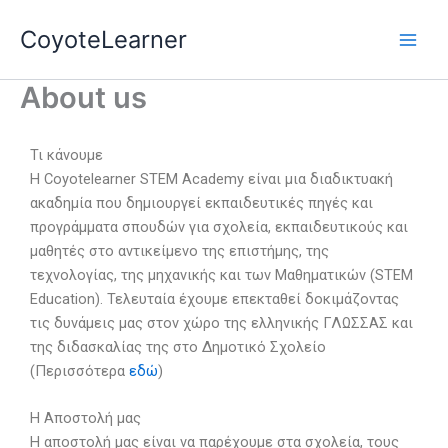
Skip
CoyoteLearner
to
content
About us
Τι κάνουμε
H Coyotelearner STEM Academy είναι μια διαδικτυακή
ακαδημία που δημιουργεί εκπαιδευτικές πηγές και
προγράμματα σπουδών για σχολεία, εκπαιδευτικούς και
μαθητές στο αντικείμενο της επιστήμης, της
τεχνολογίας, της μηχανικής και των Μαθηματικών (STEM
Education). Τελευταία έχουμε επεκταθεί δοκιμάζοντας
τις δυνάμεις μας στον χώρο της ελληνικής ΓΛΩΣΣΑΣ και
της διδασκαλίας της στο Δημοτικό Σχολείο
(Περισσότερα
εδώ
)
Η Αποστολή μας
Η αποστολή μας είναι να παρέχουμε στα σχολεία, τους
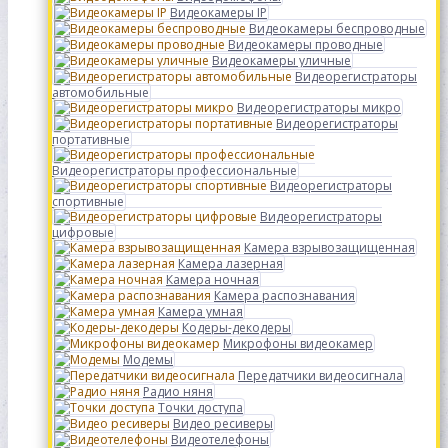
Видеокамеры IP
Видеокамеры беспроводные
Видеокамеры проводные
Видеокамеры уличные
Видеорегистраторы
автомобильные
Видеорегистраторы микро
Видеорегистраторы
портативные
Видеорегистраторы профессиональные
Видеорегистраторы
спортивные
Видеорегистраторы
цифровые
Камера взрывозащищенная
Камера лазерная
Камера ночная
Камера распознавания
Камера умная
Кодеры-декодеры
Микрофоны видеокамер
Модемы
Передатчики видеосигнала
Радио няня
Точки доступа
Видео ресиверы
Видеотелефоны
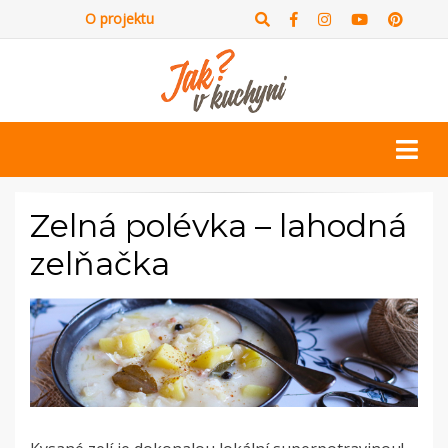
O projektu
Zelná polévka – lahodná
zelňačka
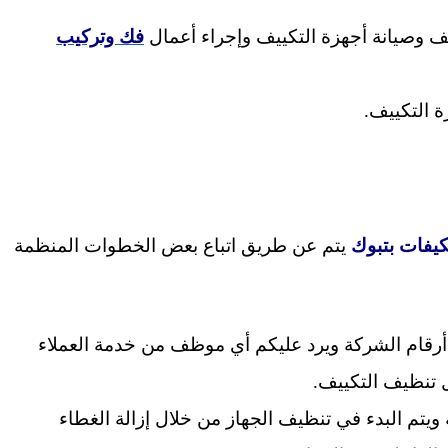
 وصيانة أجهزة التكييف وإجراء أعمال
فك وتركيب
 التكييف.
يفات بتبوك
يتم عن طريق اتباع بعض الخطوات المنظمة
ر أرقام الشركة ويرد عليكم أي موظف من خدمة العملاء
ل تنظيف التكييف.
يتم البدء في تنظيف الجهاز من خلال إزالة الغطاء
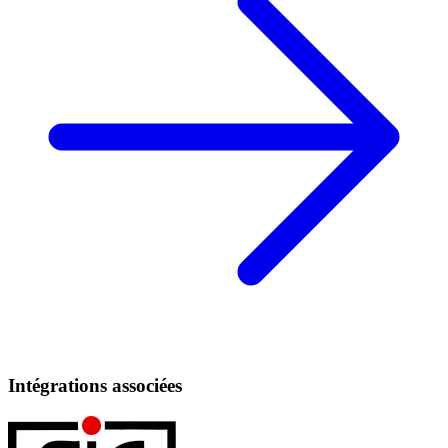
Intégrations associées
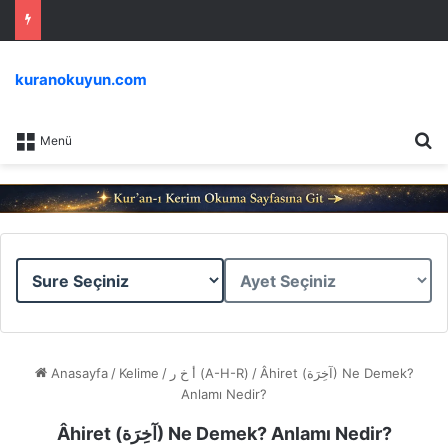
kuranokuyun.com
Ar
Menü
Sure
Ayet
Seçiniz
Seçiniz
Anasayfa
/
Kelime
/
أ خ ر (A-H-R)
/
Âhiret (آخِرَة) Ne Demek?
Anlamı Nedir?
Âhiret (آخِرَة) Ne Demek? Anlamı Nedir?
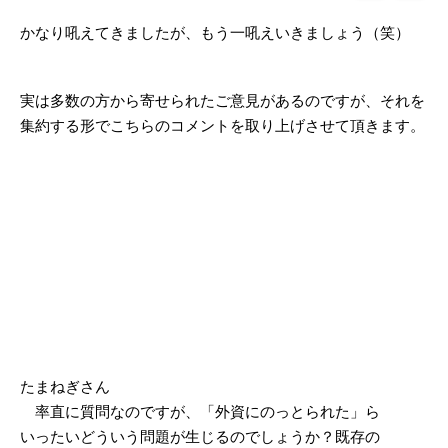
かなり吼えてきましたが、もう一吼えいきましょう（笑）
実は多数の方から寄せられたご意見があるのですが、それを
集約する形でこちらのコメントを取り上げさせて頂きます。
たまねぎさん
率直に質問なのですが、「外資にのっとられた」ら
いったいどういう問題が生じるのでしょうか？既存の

┄┄┄┄┄┄

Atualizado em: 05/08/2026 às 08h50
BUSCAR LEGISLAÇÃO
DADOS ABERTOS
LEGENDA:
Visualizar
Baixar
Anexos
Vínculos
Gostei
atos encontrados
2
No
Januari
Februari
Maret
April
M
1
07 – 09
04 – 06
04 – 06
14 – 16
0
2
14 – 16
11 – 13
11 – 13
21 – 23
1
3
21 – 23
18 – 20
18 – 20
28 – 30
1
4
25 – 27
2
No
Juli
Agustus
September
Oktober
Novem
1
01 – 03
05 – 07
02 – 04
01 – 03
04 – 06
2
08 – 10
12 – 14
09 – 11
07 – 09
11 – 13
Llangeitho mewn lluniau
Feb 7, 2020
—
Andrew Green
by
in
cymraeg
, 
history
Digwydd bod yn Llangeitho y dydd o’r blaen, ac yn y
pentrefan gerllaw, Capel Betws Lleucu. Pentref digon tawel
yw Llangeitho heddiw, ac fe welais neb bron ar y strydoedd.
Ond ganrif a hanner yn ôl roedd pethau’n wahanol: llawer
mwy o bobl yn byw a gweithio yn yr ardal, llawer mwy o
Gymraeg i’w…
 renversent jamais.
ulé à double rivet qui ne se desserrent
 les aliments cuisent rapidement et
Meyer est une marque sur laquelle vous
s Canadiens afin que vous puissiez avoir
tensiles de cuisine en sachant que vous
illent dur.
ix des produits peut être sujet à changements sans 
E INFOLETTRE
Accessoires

┄┄┄┄┄┄

* REQUIRED ACTION
Taking the lines above, repeat exactly those from the line that contains "Andrew Green" through the line that contains "Accessoires", and both of those lines as well. Include nothing else.

* SOLUTION FOR THIS TASK
Andrew Green
by
in
cymraeg
, 
history
Digwydd bod yn Llangeitho y dydd o’r blaen, ac yn y
pentrefan gerllaw, Capel Betws Lleucu. Pentref digon tawel
yw Llangeitho heddiw, ac fe welais neb bron ar y strydoedd.
Ond ganrif a hanner yn ôl roedd pethau’n wahanol: llawer
mwy o bobl yn byw a gweithio yn yr ardal, llawer mwy o
Gymraeg i’w…
 renversent jamais.
ulé à double rivet qui ne se desserrent
 les aliments cuisent rapidement et
Meyer est une marque sur laquelle vous
s Canadiens afin que vous puissiez avoir
tensiles de cuisine en sachant que vous
illent dur.
ix des produits peut être sujet à changements sans 
E INFOLETTRE
Accessoires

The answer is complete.